Before 1940, academic science was
not supported and researchers were unable to get grants because of the Great
Depression. This forced scientists in America to fund their research with small
grants from their universities or from small institutions. After WWII,
President Roosevelt and four important American scientists worked to develop
the scientific community. During WWII, scientific research brought about a
revolution in weapons, aircraft, and electronic systems that were driven by the
war. The government pushed researchers to produce such weaponry that would have
been “scarcely imagined a decade before” (p 476). The quick improvements research
made in the weaponry department modeled how research was to be run thereafter
in the United States and in the world. Around 1940, the National Defense
Research Committee (NDRC) was created and the anticipation was to develop more
weapons. The NDRC worked with the American universities and companies to expand
on the research ideas and projects originating from the military. The Office of
Scientific Research and Development (OSRD) was in charge of “the creation of a
new partnership between military customers, the creativity of academic science,
and the productive capacity of American industry” (p 477). The government and
the scientific community were working together to advance in science.

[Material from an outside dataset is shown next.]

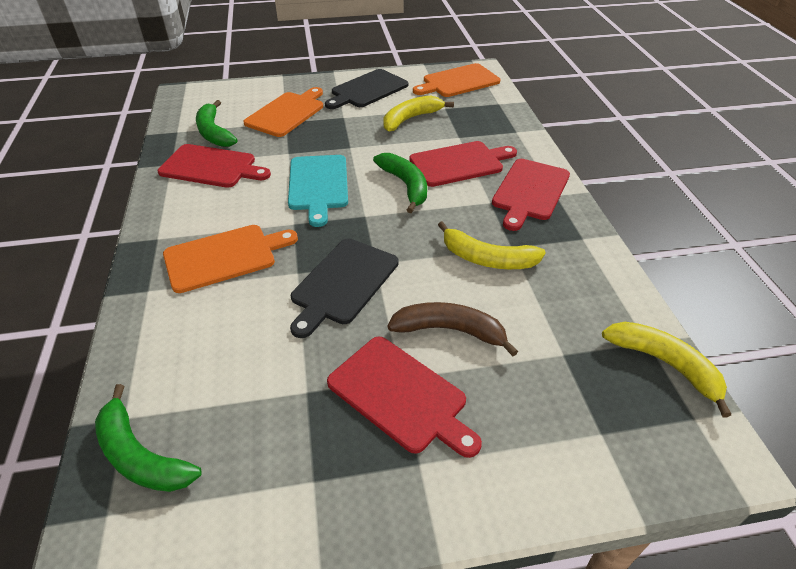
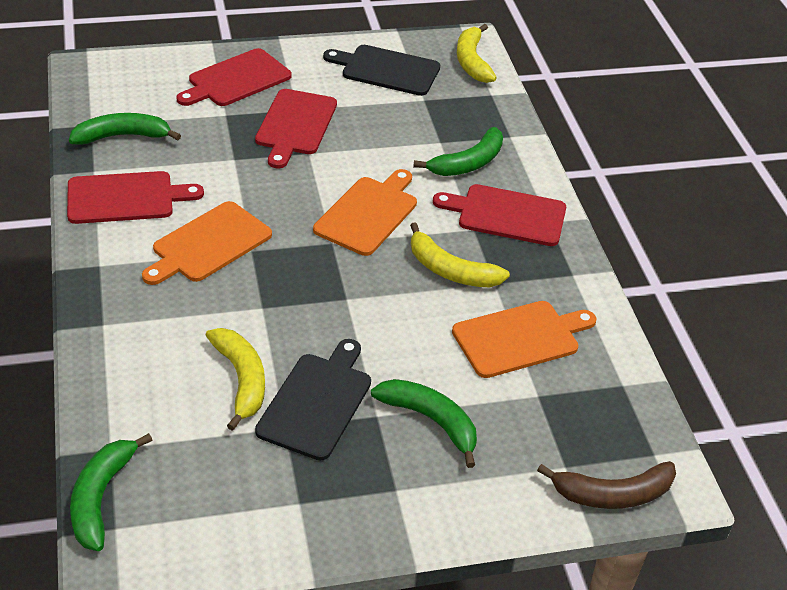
green banana: 3 -> 4
turquoise cutting board: 1 -> 0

Universities all over the nation
had won a total of $250 million dollars in research grants. The research at
Massachusetts Institute of Technology led to the development of fire-control
systems and radar technology. At Caltech, a group of engineers were some of the
first to contribute to rocketry. The research at the University of California
at Berkley and the University of Chicago helped out with and was very important
in the Manhattan Project. It was very important that the military and science
community connected during the war to develop the integral parts of the U.S.
defense system.
What
effect did the invention of the computer have on aviation technology?
The computer was originally a person who did calculations
for aircraft firms because there were complex equations that could not be
calculated by just anyone. This came about when developing new aircraft in the
1930s because design factors needed to be calculated to reduce the flutter, or
“aerodynamically induced vibration,” in the wing or tail of the airplane (p
511). IBM punch-card tabulators were produced during WWII by engineers from
Caltech, Lockheed, Consolidated, and Douglas. Some of the first computers were
the Remington Rand Universal Automatic Computer and IBM 701 general-purpose
computers. The government and aircraft manufacturers bought these early
computers to assist in solving aeronautical problems. Wind tunnels were still
used to test fluid dynamics, but the computer helped analyze the data collected
from the experiments. The computers would take the data and integrate it “into
accurate visual representations of fluid flow” (p 512). The use of computers
made the aeronautical designing process much more efficient because new
features could be added or taken out without a problem.